Do you have a parchment roll?

 Nehemiah 7

  • Summary

 After Jerusalem's city wall was completed and the temple worship organised, Nehemiah set his brother and the ruler of the palace over Jerusalem.  He asked them to ensure the city gates weren't open until the sun was hot and appoint guards as the city was large but the inhabitants few and their houses not yet rebuilt.

Nehemiah then felt led by God to take a census of all the Jews who had come to Jerusalem from exile in Babylon.  The names are recorded and amount to 42,360 plus 7,337 servants and 245 singers in the temple.  Their animals are also listed and the gifts given for the work of the temple.

  • Thoughts

I was particularly struck by the words in verse 61:

'but they could not show their father's house, nor their seed, whether they were of Israel'

This verse is speaking of people who were recorded in the census but they could not identify their genealogy or that they were descendants of Jacob, whose name God changed to Israel.  Those who were priests were consequently regarded as 'polluted' and removed from their positions.

Photo by ConvertKit on Unsplash

'Israel' is also used to describe the people of God in all time.   Do you remember how Jesus described his disciple Nathanael as '
an Israelite indeed, in whom is no guile' (John 1: 47)?  What does this mean?  It is referring to those who are Israelites in heart, and not by natural genealogy.  It is speaking of those who are in the family of God, who are saved and loved by God.

 Dear reader, do these words speak to the ache in your heart that longs to know whether you are a child of God?  Whether the Lord Jesus came and died for you?  Whether you have been and are eternally loved by God?  Are you like this hymn,

'Tis a point I long to know,
(Oft it causes anxious thought),
Do I love the Lord, or no?
Am I his, or am I not?

These people in Nehemiah's day had to produce evidence of their genealogy but they couldn't. 

It reminds me of  the  parchment roll which Christian in Pilgrims Progress kept tucked inside his jacket - the roll that was given to him by Evangelist and was evidence of his call to the Celestial city.  When he arrived there he had to produce it to be allowed in. 

In contrast, Ignorance travelled by Vain-hope to the gates of the Celestial city but could not produce his roll when asked, and could not answer a word in his defence before being bound hand and foot and carried to hell.

Photo by Patrick Rosenkranz on Unsplash

What did this 'roll' represent?  At the beginning Christian read in it, 'Fly from the wrath to come'.  He later spoke of it as sealed, as a comfort and as a token.  On one occasion he lost it due to carelessness and it caused him great distress.  He had to retrace his steps until he found it.  He couldn't go on without it.  
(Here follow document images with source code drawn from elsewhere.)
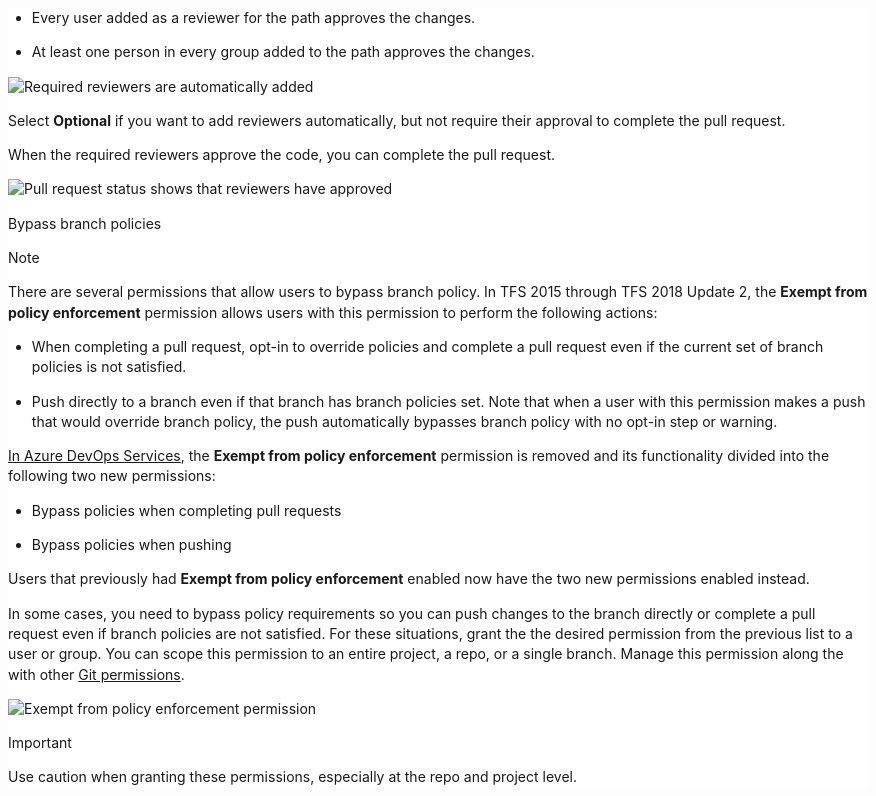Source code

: -   Every user added as a reviewer for the path approves the changes.

-   At least one person in every group added to the path approves the changes.

![Required reviewers are automatically added](media/a193894cdd109537f0924d1206475a38.png)

Select **Optional** if you want to add reviewers automatically, but not require
their approval to complete the pull request.

When the required reviewers approve the code, you can complete the pull request.

![Pull request status shows that reviewers have approved](media/4d85f6cabd4e8ee8385288a8e1e7f982.png)

Bypass branch policies

Note

There are several permissions that allow users to bypass branch policy. In TFS
2015 through TFS 2018 Update 2, the **Exempt from policy enforcement**
permission allows users with this permission to perform the following actions:

-   When completing a pull request, opt-in to override policies and complete a
    pull request even if the current set of branch policies is not satisfied.

-   Push directly to a branch even if that branch has branch policies set. Note
    that when a user with this permission makes a push that would override
    branch policy, the push automatically bypasses branch policy with no opt-in
    step or warning.

[In Azure DevOps
Services](https://docs.microsoft.com/en-us/azure/devops/release-notes/2018/jul-10-vsts#allow-bypassing-branch-policies-without-giving-up-push-protection),
the **Exempt from policy enforcement** permission is removed and its
functionality divided into the following two new permissions:

-   Bypass policies when completing pull requests

-   Bypass policies when pushing

Users that previously had **Exempt from policy enforcement** enabled now have
the two new permissions enabled instead.

In some cases, you need to bypass policy requirements so you can push changes to
the branch directly or complete a pull request even if branch policies are not
satisfied. For these situations, grant the the desired permission from the
previous list to a user or group. You can scope this permission to an entire
project, a repo, or a single branch. Manage this permission along the with other
[Git
permissions](https://docs.microsoft.com/en-us/azure/devops/organizations/security/permissions?view=vsts#git-repository-permissions-object-level).

![Exempt from policy enforcement permission](media/07796b6074e1a67d49d52f687563eaff.png)

Important

Use caution when granting these permissions, especially at the repo and project
level.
It seems to me that this 'roll' illustrates the words that the Lord speaks to us individually, to convict us, to encourage us and give us hope of our calling, comfort and assurance.  

Are you unsure if the Lord has spoken a word to you personally? Perhaps it is a Bible verse that is constantly on your mind that may disturb you - you distract yourself as much as you can but you can't get it out of your thoughts.  Or perhaps a verse which a minister takes as a text that you remember long after - it perhaps makes you anxious about your eternity, or in contrast perhaps it encourages you that there is hope for you.  They are verses which years later you still remember as being important.  

Perhaps they are words in your Bible which you have read many times before but one day you read them and they really stand out to you, they suddenly seem full of meaning, you may feel as it were your heart soften, your eyes mist with tears - they are like living words - they become yours.  They are like your personal parchment roll - your tokens of the Lord's calling and favour towards you.  You keep them safely tucked up in your heart, and when you need encouragement you think about them again.  

Dear reader, do you and I have a 'parchment roll'?  Can you 'show your father's house', that you believe you are 'of Israel'?  Let us give thanks and praise to the Lord for his great mercy to us, for his evidences to us that we are one of his family.  And if you say you have nothing then pray to the Lord to mercifully give you a token of his love to you.  Do not give him rest until you can say he is yours and you are his.